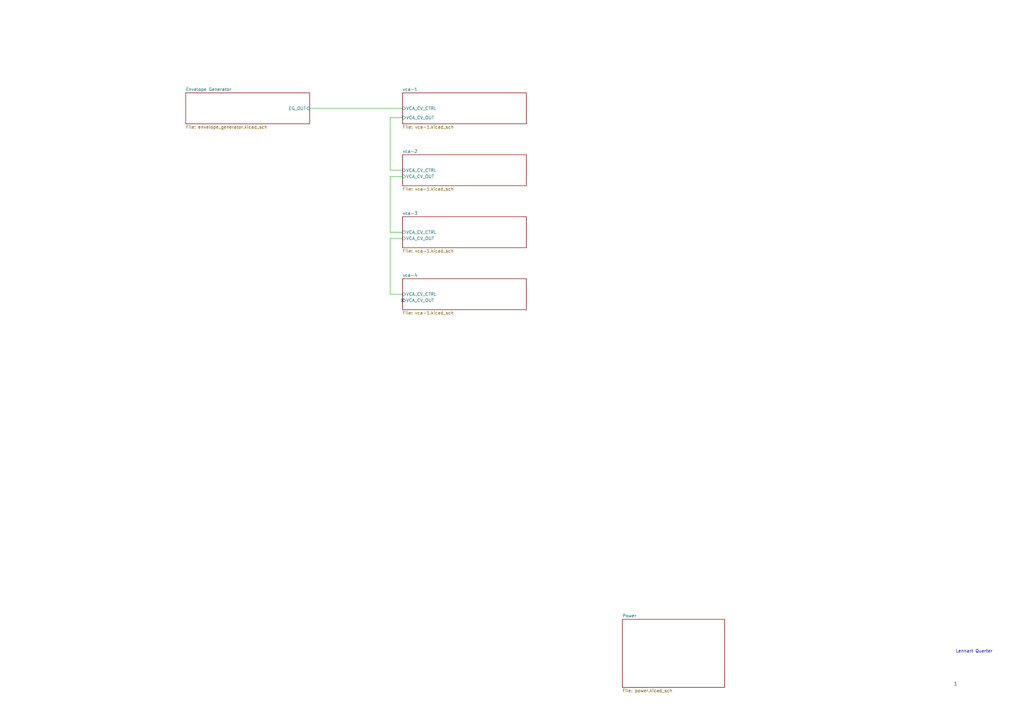
<source format=kicad_sch>
(kicad_sch
	(version 20231120)
	(generator "eeschema")
	(generator_version "8.0")
	(uuid "ffcc7acb-943e-4c85-833d-d9691a289ebb")
	(paper "A3")
	(lib_symbols)
	(no_connect
		(at 165.1 123.19)
		(uuid "e2147e3c-9935-40dc-a0c8-6a3a7f62ba33")
	)
	(wire
		(pts
			(xy 165.1 95.25) (xy 160.02 95.25)
		)
		(stroke
			(width 0)
			(type default)
		)
		(uuid "0559aa9d-c7c1-4419-8334-28aba7662d28")
	)
	(wire
		(pts
			(xy 165.1 48.26) (xy 160.02 48.26)
		)
		(stroke
			(width 0)
			(type default)
		)
		(uuid "060dee98-5a25-479a-aad7-06bb7bfca7b2")
	)
	(wire
		(pts
			(xy 165.1 72.39) (xy 160.02 72.39)
		)
		(stroke
			(width 0)
			(type default)
		)
		(uuid "08f2ebbf-2d69-481e-aca1-a9d969af1167")
	)
	(wire
		(pts
			(xy 160.02 48.26) (xy 160.02 69.85)
		)
		(stroke
			(width 0)
			(type default)
		)
		(uuid "2fc5fc3e-76ff-4c7f-ae19-e794c3099563")
	)
	(wire
		(pts
			(xy 165.1 120.65) (xy 160.02 120.65)
		)
		(stroke
			(width 0)
			(type default)
		)
		(uuid "610c5355-7592-4a94-a9b4-230fd2dc8eae")
	)
	(wire
		(pts
			(xy 160.02 72.39) (xy 160.02 95.25)
		)
		(stroke
			(width 0)
			(type default)
		)
		(uuid "6e603674-f211-4798-b335-81152208e449")
	)
	(wire
		(pts
			(xy 127 44.45) (xy 165.1 44.45)
		)
		(stroke
			(width 0)
			(type default)
		)
		(uuid "8e02f3d5-b247-4c6b-a9b6-e0a6e9c9fb2b")
	)
	(wire
		(pts
			(xy 165.1 97.79) (xy 160.02 97.79)
		)
		(stroke
			(width 0)
			(type default)
		)
		(uuid "98def671-c2ac-4e84-83c5-18d484a54696")
	)
	(wire
		(pts
			(xy 165.1 69.85) (xy 160.02 69.85)
		)
		(stroke
			(width 0)
			(type default)
		)
		(uuid "da0ea667-a678-42e5-a7d7-2216fcc4fe6a")
	)
	(wire
		(pts
			(xy 160.02 97.79) (xy 160.02 120.65)
		)
		(stroke
			(width 0)
			(type default)
		)
		(uuid "f02da023-d6e4-4746-b6f3-d31cdc503ece")
	)
	(text "Lennart Querter"
		(exclude_from_sim no)
		(at 399.542 267.208 0)
		(effects
			(font
				(size 1.27 1.27)
			)
		)
		(uuid "deb10ed6-c3a8-4b31-bb74-80bb683850a4")
	)
	(text "1"
		(exclude_from_sim no)
		(at 391.922 280.67 0)
		(effects
			(font
				(size 1.27 1.27)
			)
		)
		(uuid "f22c1a81-08ba-4e01-8281-d5ef810c90f0")
	)
	(sheet
		(at 255.27 254)
		(size 41.91 27.94)
		(fields_autoplaced yes)
		(stroke
			(width 0.1524)
			(type solid)
		)
		(fill
			(color 0 0 0 0.0000)
		)
		(uuid "092b8b9b-e95d-477e-8430-3b337a26e54e")
		(property "Sheetname" "Power"
			(at 255.27 253.2884 0)
			(effects
				(font
					(size 1.27 1.27)
				)
				(justify left bottom)
			)
		)
		(property "Sheetfile" "power.kicad_sch"
			(at 255.27 282.5246 0)
			(effects
				(font
					(size 1.27 1.27)
				)
				(justify left top)
			)
		)
		(instances
			(project "titanium"
				(path "/ffcc7acb-943e-4c85-833d-d9691a289ebb"
					(page "4")
				)
			)
		)
	)
	(sheet
		(at 165.1 38.1)
		(size 50.8 12.7)
		(fields_autoplaced yes)
		(stroke
			(width 0.1524)
			(type solid)
		)
		(fill
			(color 0 0 0 0.0000)
		)
		(uuid "0df4af71-5e60-4e1e-abd4-eab8e1cbb9ec")
		(property "Sheetname" "vca-1"
			(at 165.1 37.3884 0)
			(effects
				(font
					(size 1.27 1.27)
				)
				(justify left bottom)
			)
		)
		(property "Sheetfile" "vca-1.kicad_sch"
			(at 165.1 51.3846 0)
			(effects
				(font
					(size 1.27 1.27)
				)
				(justify left top)
			)
		)
		(pin "VCA_CV_CTRL" input
			(at 165.1 44.45 180)
			(effects
				(font
					(size 1.27 1.27)
				)
				(justify left)
			)
			(uuid "b3a3ea59-32bf-4f2f-9d51-eacf74ee89ff")
		)
		(pin "VCA_CV_OUT" input
			(at 165.1 48.26 180)
			(effects
				(font
					(size 1.27 1.27)
				)
				(justify left)
			)
			(uuid "2532dab7-24fe-481c-90d5-b82f4a524dc7")
		)
		(instances
			(project "titanium"
				(path "/ffcc7acb-943e-4c85-833d-d9691a289ebb"
					(page "2")
				)
			)
		)
	)
	(sheet
		(at 165.1 63.5)
		(size 50.8 12.7)
		(fields_autoplaced yes)
		(stroke
			(width 0.1524)
			(type solid)
		)
		(fill
			(color 0 0 0 0.0000)
		)
		(uuid "1453163e-71c9-43f3-b2dc-303f52ffd8df")
		(property "Sheetname" "vca-2"
			(at 165.1 62.7884 0)
			(effects
				(font
					(size 1.27 1.27)
				)
				(justify left bottom)
			)
		)
		(property "Sheetfile" "vca-1.kicad_sch"
			(at 165.1 76.7846 0)
			(effects
				(font
					(size 1.27 1.27)
				)
				(justify left top)
			)
		)
		(pin "VCA_CV_CTRL" input
			(at 165.1 69.85 180)
			(effects
				(font
					(size 1.27 1.27)
				)
				(justify left)
			)
			(uuid "3da86a5f-964c-4856-8290-15ba94a5f6bd")
		)
		(pin "VCA_CV_OUT" input
			(at 165.1 72.39 180)
			(effects
				(font
					(size 1.27 1.27)
				)
				(justify left)
			)
			(uuid "e04524fe-da50-438d-bde2-3985b0c84e63")
		)
		(instances
			(project "titanium"
				(path "/ffcc7acb-943e-4c85-833d-d9691a289ebb"
					(page "5")
				)
			)
		)
	)
	(sheet
		(at 165.1 114.3)
		(size 50.8 12.7)
		(fields_autoplaced yes)
		(stroke
			(width 0.1524)
			(type solid)
		)
		(fill
			(color 0 0 0 0.0000)
		)
		(uuid "4919424d-97c0-40bb-813d-24c5222467d4")
		(property "Sheetname" "vca-4"
			(at 165.1 113.5884 0)
			(effects
				(font
					(size 1.27 1.27)
				)
				(justify left bottom)
			)
		)
		(property "Sheetfile" "vca-1.kicad_sch"
			(at 165.1 127.5846 0)
			(effects
				(font
					(size 1.27 1.27)
				)
				(justify left top)
			)
		)
		(pin "VCA_CV_CTRL" input
			(at 165.1 120.65 180)
			(effects
				(font
					(size 1.27 1.27)
				)
				(justify left)
			)
			(uuid "164876a9-9b12-41e8-ab7a-a04e2b428e01")
		)
		(pin "VCA_CV_OUT" input
			(at 165.1 123.19 180)
			(effects
				(font
					(size 1.27 1.27)
				)
				(justify left)
			)
			(uuid "55bd0da5-8732-4f99-8b77-a1d87a1c0b72")
		)
		(instances
			(project "titanium"
				(path "/ffcc7acb-943e-4c85-833d-d9691a289ebb"
					(page "7")
				)
			)
		)
	)
	(sheet
		(at 165.1 88.9)
		(size 50.8 12.7)
		(fields_autoplaced yes)
		(stroke
			(width 0.1524)
			(type solid)
		)
		(fill
			(color 0 0 0 0.0000)
		)
		(uuid "f41ba353-1310-400d-816b-e614cba4ec02")
		(property "Sheetname" "vca-3"
			(at 165.1 88.1884 0)
			(effects
				(font
					(size 1.27 1.27)
				)
				(justify left bottom)
			)
		)
		(property "Sheetfile" "vca-1.kicad_sch"
			(at 165.1 102.1846 0)
			(effects
				(font
					(size 1.27 1.27)
				)
				(justify left top)
			)
		)
		(pin "VCA_CV_CTRL" input
			(at 165.1 95.25 180)
			(effects
				(font
					(size 1.27 1.27)
				)
				(justify left)
			)
			(uuid "06d28d40-3e90-4532-a049-dd8468b3ca7c")
		)
		(pin "VCA_CV_OUT" input
			(at 165.1 97.79 180)
			(effects
				(font
					(size 1.27 1.27)
				)
				(justify left)
			)
			(uuid "7ac023a8-adaa-4483-b74d-96f95ebf3e8d")
		)
		(instances
			(project "titanium"
				(path "/ffcc7acb-943e-4c85-833d-d9691a289ebb"
					(page "6")
				)
			)
		)
	)
	(sheet
		(at 76.2 38.1)
		(size 50.8 12.7)
		(fields_autoplaced yes)
		(stroke
			(width 0.1524)
			(type solid)
		)
		(fill
			(color 0 0 0 0.0000)
		)
		(uuid "ff6392f6-d159-4823-ad95-29b166f4bc2b")
		(property "Sheetname" "Envelope Generator"
			(at 76.2 37.3884 0)
			(effects
				(font
					(size 1.27 1.27)
				)
				(justify left bottom)
			)
		)
		(property "Sheetfile" "envelope_generator.kicad_sch"
			(at 76.2 51.3846 0)
			(effects
				(font
					(size 1.27 1.27)
				)
				(justify left top)
			)
		)
		(pin "EG_OUT" input
			(at 127 44.45 0)
			(effects
				(font
					(size 1.27 1.27)
				)
				(justify right)
			)
			(uuid "ead295e5-c5e4-4b7c-b97b-40c968f6b94a")
		)
		(instances
			(project "titanium"
				(path "/ffcc7acb-943e-4c85-833d-d9691a289ebb"
					(page "3")
				)
			)
		)
	)
	(sheet_instances
		(path "/"
			(page "1")
		)
	)
)

</source>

|---|

**Exercise description**
The answer must be a single number: how many lines above contain "page".

**Output for this task**
7